Some parents in Spotsylvania County, Virginia, are now pushing back against a school board decision to review and then pull sexually explicit books from library shelves.
The Spotsylvania County School Board had directed staff to remove books with “sexually explicit” material from libraries after parents raised concerns about books available through a school's digital library app at Monday’s meeting.
While librarians scour the collection, other parents are pushing back against the school board directive. A petition on Change.org has gotten hundreds of signatures in just hours.
Some of the signers shared comments such as:
"Please do not allow our education to be censored and banned."
"This is just a way to erase LGBTQ+ people and SA (sexual assault) victims’ voices and stories. They deserve to be heard."
Superintendent Stephen Baker says that with 64,000 hard copy and electronic books, the review just ordered is an enormous task that will take librarians away from other important work.
"The concern to me is the amount of time it's going to take," Baker said. "Not that we don’t want to address concerns, but this manner in which we are needing to do it is certainly fairly unprecedented and very challenging for our school staff, particularly our librarians."
The review comes after Christina and Robert Burris, the parents of a high schooler, raised concerns at Monday's school board meeting about two books they’d discovered that described pedophilia.
Christina Burris said she was alarmed that LGBTQIA fiction was immediately available through the library app. She was more upset when she came across Adam Rapp's “33 Snowfish," which is about homeless teens trying to escape from pasts that include sexual abuse, prostitution and drug addiction.
Robert Burris said, "It's a combination of prostitution pedophilia thing. Kids and grownups, very inappropriate relationships."
Some board members reacted with anger and then voted to order a library review to get sexually explicit books off the shelves.
"We're in a world where our public schools would rather have kids read about gay pornography than Christ," school board member Rabih Abuismail said Wednesday night.
The book review will be a massive undertaking for folks in the midst of the many massive undertakings they have in their daily work.
The superintendent says search terms are being used to identify books that might be in question, among them: "sexually explicit," "graphic sex," "rape" and "pedophilia."
So far, only a few books have been pulled, although the review work is far from done.

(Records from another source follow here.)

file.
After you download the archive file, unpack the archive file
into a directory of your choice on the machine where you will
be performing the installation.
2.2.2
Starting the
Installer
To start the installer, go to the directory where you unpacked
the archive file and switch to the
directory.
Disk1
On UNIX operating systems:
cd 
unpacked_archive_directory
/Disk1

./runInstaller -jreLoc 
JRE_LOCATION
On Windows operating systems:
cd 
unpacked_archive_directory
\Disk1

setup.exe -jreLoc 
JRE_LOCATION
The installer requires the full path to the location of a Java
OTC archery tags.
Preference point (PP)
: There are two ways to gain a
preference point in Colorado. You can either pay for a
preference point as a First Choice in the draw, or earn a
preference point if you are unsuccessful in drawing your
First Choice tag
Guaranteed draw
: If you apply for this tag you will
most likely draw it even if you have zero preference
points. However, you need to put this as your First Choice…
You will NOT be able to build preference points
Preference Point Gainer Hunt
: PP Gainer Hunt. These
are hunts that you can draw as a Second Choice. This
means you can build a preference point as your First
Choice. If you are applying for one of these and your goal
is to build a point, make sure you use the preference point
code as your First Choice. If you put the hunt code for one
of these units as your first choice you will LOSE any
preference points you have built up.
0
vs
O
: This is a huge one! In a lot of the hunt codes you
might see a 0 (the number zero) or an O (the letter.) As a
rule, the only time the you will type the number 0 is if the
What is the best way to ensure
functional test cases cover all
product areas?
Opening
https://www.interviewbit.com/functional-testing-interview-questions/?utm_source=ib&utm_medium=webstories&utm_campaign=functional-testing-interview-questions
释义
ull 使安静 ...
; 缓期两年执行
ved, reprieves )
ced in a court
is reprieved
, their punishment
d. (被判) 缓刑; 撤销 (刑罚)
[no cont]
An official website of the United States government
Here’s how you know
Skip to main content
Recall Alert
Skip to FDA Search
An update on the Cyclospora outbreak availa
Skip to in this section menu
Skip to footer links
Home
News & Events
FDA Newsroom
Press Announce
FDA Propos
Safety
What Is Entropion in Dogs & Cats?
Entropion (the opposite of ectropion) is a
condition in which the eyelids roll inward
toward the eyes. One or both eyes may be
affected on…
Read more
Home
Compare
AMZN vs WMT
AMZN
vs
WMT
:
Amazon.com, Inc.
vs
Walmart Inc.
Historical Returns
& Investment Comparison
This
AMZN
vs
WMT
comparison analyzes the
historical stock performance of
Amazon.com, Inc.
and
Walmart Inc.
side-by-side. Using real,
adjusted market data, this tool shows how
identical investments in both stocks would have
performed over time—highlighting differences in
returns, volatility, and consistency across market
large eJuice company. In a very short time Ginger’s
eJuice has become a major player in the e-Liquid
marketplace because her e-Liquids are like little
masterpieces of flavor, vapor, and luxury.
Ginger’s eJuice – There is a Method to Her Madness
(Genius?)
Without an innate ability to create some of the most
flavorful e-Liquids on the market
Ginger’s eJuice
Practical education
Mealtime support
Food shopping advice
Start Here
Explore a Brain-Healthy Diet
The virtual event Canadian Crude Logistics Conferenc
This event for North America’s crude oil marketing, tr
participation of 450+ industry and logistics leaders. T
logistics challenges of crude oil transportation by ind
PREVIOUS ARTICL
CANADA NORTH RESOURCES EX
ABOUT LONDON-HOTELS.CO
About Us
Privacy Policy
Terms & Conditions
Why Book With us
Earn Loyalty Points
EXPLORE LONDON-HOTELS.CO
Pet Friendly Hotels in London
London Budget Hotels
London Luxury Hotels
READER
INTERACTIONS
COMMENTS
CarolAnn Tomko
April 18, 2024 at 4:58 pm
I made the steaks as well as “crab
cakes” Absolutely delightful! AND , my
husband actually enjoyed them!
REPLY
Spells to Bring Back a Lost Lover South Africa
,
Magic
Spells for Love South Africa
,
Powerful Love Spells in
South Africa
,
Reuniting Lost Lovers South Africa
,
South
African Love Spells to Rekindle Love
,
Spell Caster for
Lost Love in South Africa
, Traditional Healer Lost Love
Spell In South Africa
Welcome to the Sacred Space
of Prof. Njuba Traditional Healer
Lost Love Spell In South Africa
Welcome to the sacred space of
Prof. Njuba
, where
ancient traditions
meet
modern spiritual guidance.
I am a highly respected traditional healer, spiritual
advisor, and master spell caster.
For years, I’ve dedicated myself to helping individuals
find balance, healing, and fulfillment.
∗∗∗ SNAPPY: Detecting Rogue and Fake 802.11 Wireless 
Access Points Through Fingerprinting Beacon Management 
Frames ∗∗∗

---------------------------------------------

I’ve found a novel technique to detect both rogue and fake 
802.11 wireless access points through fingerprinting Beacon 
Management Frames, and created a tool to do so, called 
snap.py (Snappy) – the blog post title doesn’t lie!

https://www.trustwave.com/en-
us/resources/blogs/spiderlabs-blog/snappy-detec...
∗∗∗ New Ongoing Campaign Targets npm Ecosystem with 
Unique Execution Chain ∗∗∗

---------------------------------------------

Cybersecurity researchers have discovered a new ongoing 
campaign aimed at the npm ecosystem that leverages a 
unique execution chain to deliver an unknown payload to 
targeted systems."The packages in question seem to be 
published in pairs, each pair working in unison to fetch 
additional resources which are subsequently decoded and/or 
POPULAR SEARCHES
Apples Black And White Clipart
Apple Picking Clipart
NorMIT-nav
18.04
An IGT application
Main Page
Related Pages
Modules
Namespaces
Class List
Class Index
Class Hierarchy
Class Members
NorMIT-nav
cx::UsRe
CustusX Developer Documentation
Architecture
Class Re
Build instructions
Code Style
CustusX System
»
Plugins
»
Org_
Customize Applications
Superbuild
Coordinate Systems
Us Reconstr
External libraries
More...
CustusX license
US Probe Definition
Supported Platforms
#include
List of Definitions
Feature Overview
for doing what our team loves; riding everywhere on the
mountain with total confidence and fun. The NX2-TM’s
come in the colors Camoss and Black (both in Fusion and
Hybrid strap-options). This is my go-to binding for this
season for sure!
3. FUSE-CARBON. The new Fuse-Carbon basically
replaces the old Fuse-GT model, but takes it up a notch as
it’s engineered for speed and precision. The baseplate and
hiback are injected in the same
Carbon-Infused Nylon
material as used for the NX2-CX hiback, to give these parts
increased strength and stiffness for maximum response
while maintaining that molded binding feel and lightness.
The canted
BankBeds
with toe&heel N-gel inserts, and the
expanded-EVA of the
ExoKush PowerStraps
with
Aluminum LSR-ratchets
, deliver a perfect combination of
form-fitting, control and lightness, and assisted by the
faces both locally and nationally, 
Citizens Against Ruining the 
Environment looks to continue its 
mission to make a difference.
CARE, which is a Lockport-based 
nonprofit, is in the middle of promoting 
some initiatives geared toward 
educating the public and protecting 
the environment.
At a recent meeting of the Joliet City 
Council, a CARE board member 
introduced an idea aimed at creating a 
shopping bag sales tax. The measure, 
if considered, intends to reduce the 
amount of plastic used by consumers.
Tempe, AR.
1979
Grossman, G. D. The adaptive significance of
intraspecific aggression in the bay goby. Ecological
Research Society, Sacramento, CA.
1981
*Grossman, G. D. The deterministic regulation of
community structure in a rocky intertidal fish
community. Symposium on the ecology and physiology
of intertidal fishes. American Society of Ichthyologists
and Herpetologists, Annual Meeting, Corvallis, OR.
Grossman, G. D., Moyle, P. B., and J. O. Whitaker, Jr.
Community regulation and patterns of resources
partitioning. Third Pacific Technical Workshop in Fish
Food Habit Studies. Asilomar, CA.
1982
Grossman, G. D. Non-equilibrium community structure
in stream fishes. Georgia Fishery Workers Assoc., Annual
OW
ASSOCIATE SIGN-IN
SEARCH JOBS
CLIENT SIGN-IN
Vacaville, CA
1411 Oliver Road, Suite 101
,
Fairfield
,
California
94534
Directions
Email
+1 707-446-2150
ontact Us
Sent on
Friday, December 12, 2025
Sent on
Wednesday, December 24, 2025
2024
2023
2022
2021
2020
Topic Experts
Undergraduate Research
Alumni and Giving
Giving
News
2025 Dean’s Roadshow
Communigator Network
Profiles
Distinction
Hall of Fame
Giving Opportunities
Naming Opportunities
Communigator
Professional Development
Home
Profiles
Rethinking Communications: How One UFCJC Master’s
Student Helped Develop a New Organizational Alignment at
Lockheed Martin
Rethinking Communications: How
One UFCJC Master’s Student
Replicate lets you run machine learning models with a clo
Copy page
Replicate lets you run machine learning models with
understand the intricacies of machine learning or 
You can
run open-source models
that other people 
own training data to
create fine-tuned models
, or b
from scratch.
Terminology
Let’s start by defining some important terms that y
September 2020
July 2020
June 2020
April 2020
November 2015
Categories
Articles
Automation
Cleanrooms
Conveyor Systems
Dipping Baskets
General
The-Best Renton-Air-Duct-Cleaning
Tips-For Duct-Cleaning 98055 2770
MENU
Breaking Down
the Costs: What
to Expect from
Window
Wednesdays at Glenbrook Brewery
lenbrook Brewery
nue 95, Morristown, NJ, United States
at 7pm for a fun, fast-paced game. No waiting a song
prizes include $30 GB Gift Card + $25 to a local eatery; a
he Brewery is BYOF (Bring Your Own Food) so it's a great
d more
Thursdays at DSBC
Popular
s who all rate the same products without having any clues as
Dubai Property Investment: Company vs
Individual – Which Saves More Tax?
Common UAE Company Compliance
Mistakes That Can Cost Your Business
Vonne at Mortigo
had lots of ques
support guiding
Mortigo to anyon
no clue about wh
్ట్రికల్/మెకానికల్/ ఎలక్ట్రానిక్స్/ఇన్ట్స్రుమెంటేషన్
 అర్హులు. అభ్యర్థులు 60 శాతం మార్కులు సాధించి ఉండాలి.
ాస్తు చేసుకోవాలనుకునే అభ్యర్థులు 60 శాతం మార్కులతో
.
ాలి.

"We are not looking to do a massive pull or ban of books," Baker said. "We are in good faith taking what the board exercised as a concern and directed, and we are just reviewing those materials."
With tens of thousands of books to review, the work will not be done by the next school board meeting on Monday night. The superintendent plans to provide an update. He also hopes to review for the board all the procedures in place to respond when a parent raises concerns about books or curriculum.